Work instruction: What is needed is an exact reproduction of the lines from the one that contains "Hadar: 2.5 -> 4.1" through the end of the data, both included and nothing else, with pictures omitted.

Records excerpted from a collection:
☆ ☆ ☆ ☆ ☆ ☆ ☆
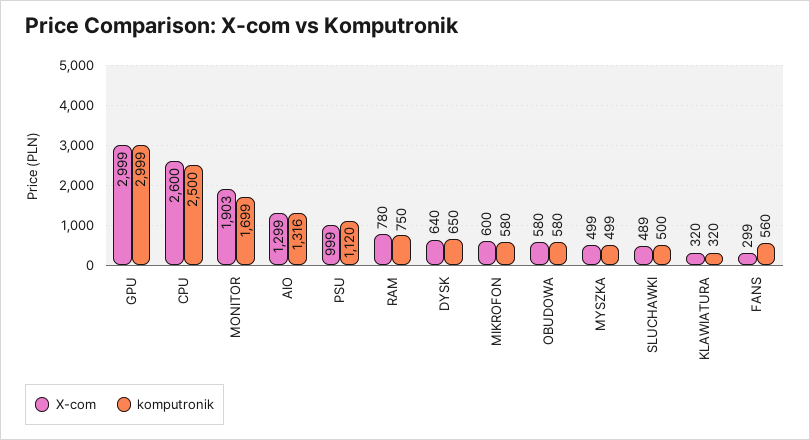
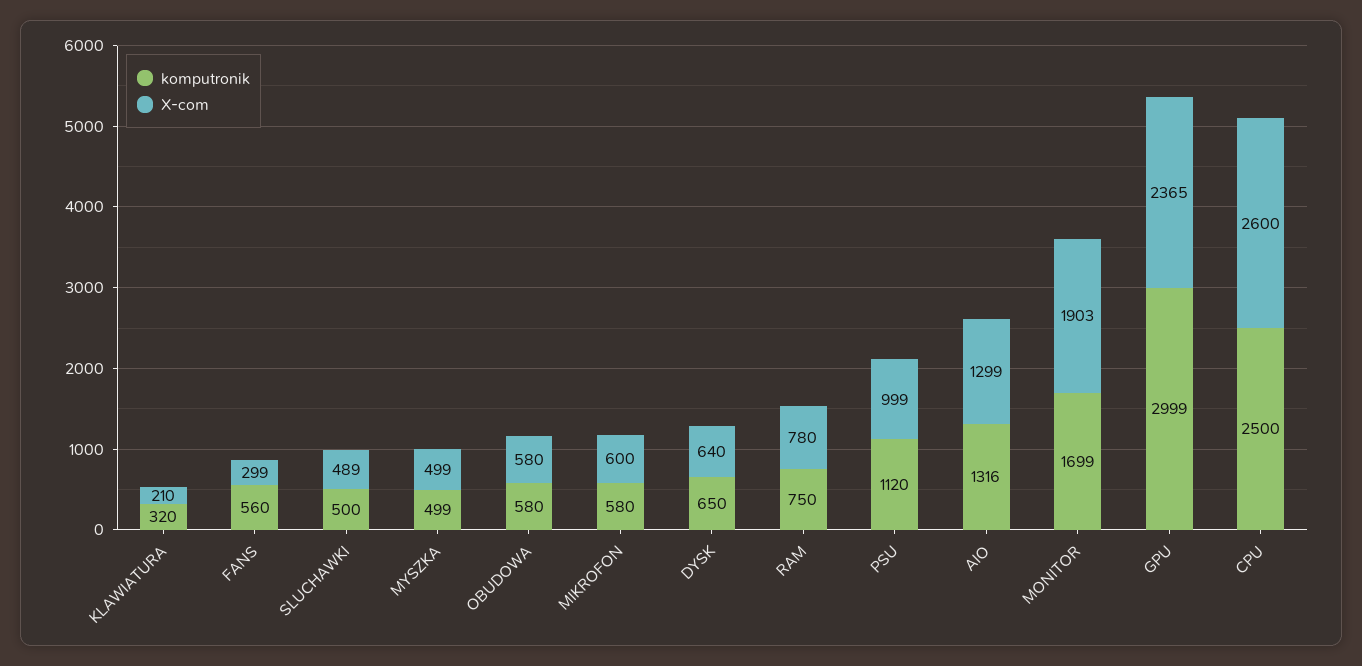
X-com, GPU: 2999 -> 2365
X-com, KLAWIATURA: 320 -> 210

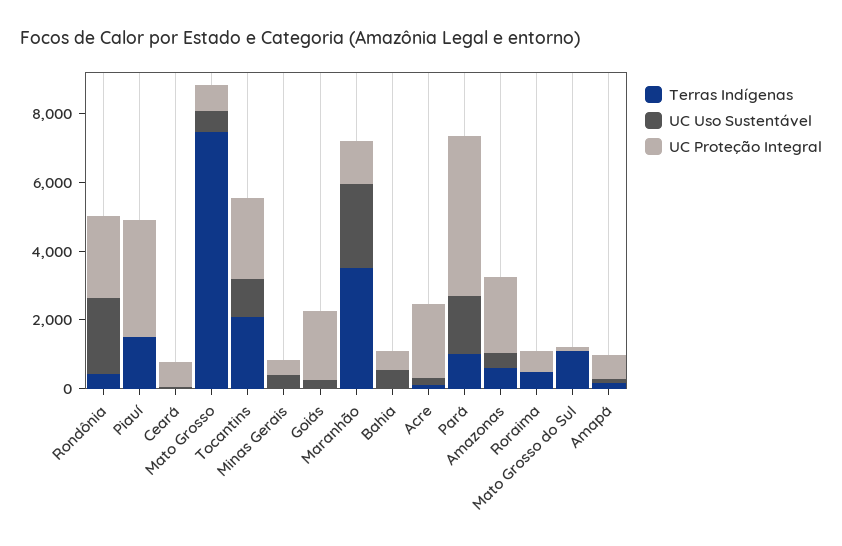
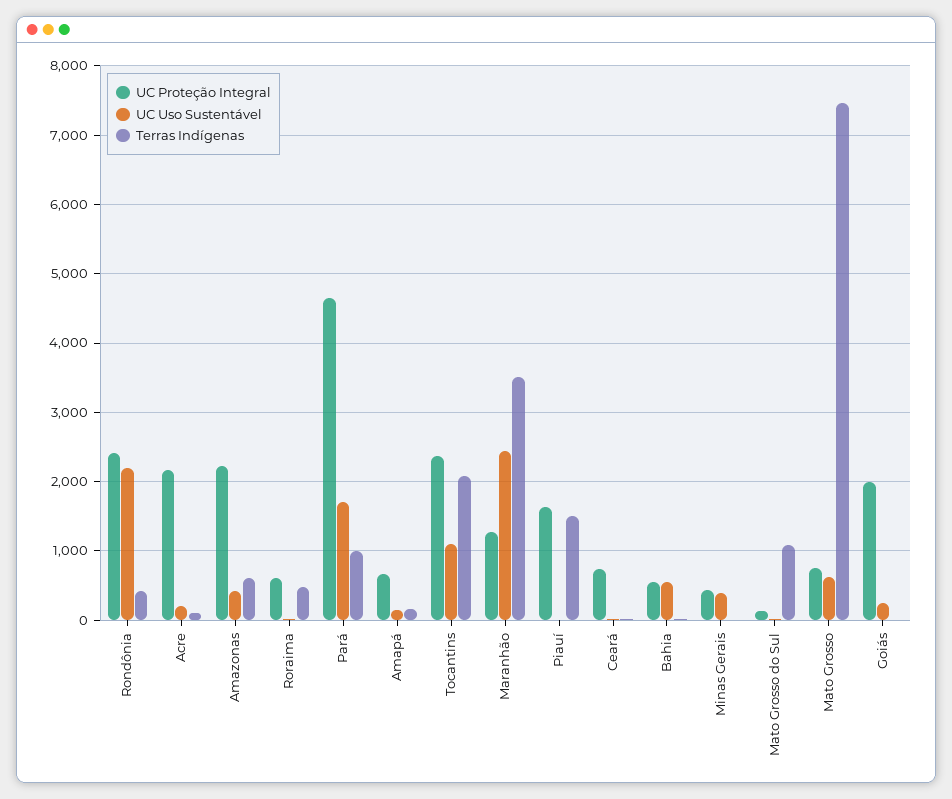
UC Proteção Integral, Piauí: 3500 -> 1600

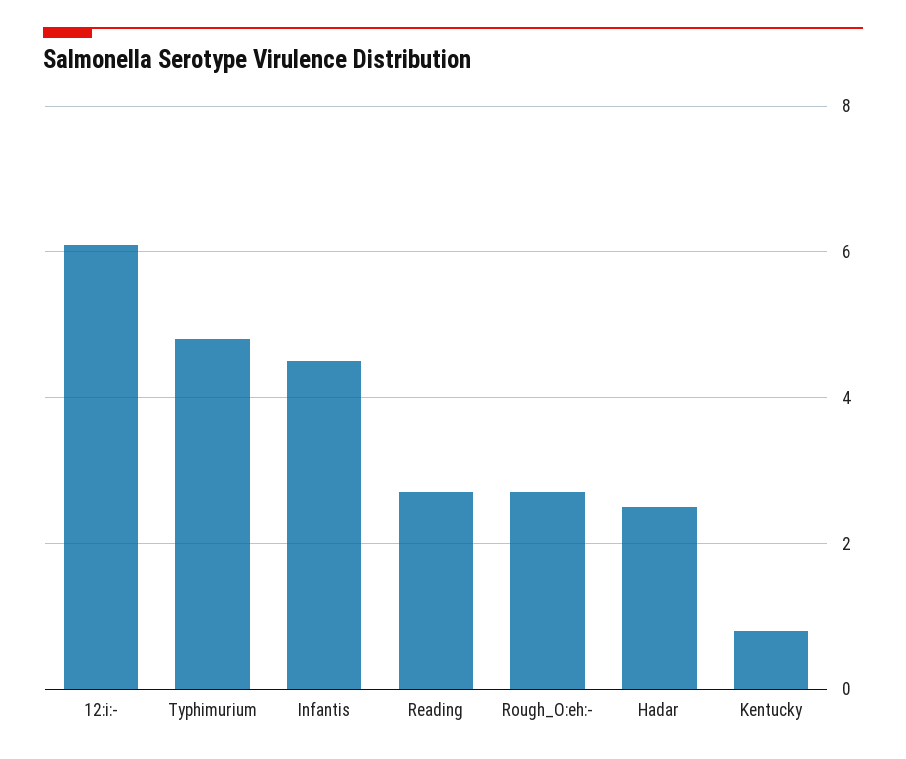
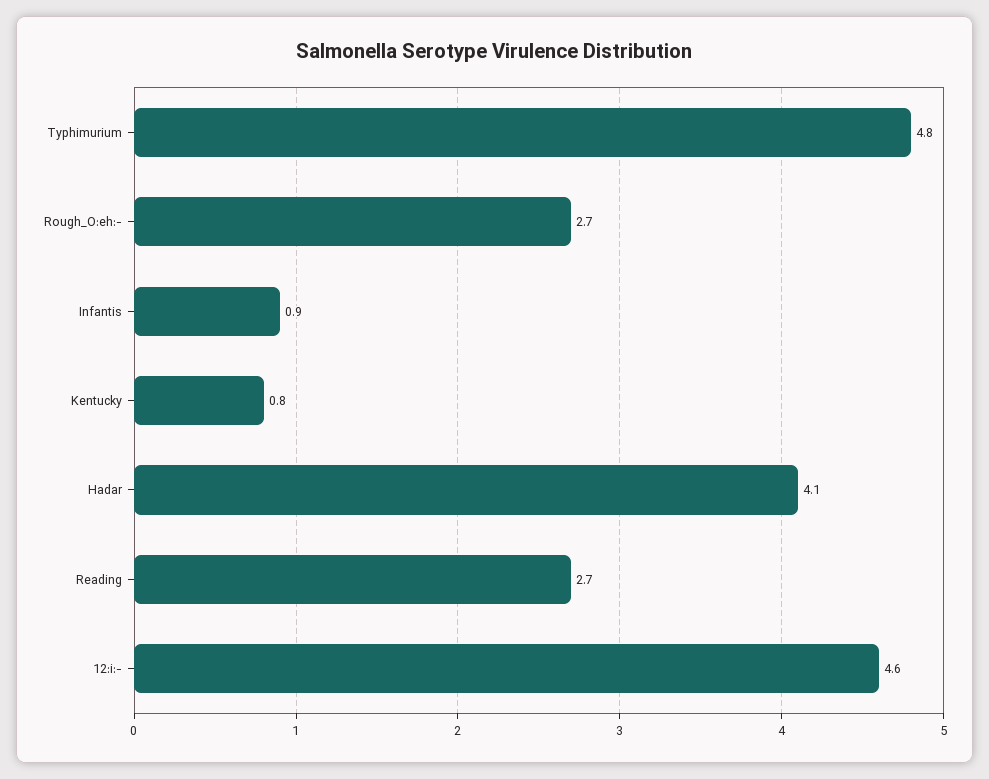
12:i:-: 6 -> 4.6
Infantis: 4.5 -> 0.9
Hadar: 2.5 -> 4.1

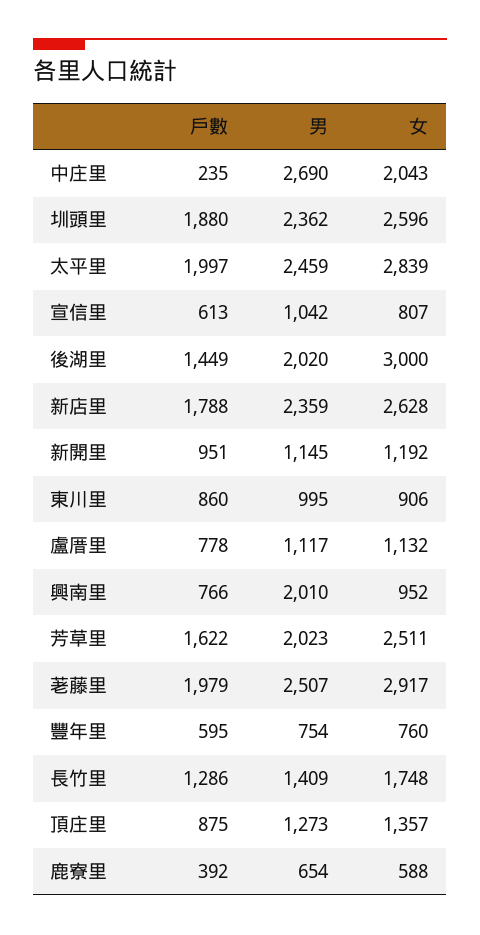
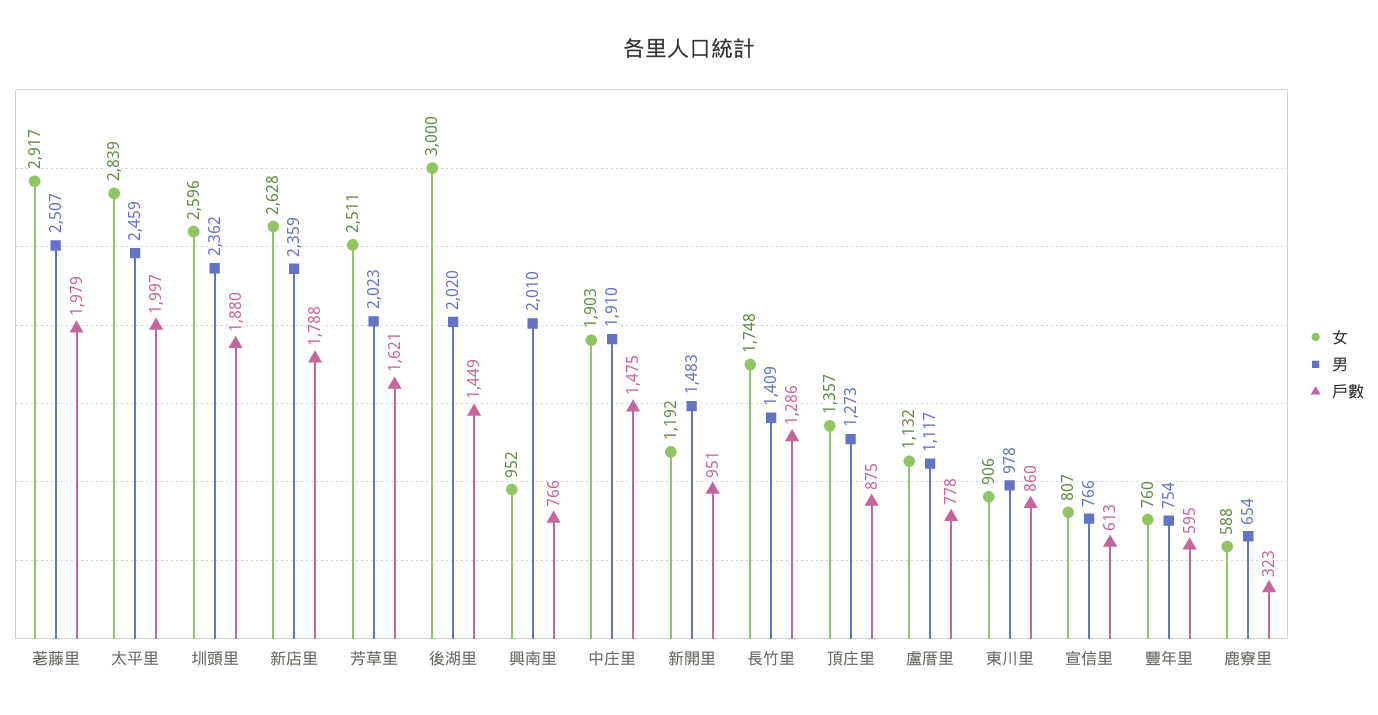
戶數, 中庄里: 235 -> 1475
男, 中庄里: 2690 -> 1910
女, 中庄里: 2043 -> 1903
男, 宣信里: 1042 -> 766
男, 新開里: 1145 -> 1483
男, 東川里: 995 -> 978
戶數, 芳草里: 1622 -> 1621
戶數, 鹿寮里: 392 -> 323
☆ ☆ ☆ ☆ ☆ ☆ ☆
Answer space:
Hadar: 2.5 -> 4.1

戶數, 中庄里: 235 -> 1475
男, 中庄里: 2690 -> 1910
女, 中庄里: 2043 -> 1903
男, 宣信里: 1042 -> 766
男, 新開里: 1145 -> 1483
男, 東川里: 995 -> 978
戶數, 芳草里: 1622 -> 1621
戶數, 鹿寮里: 392 -> 323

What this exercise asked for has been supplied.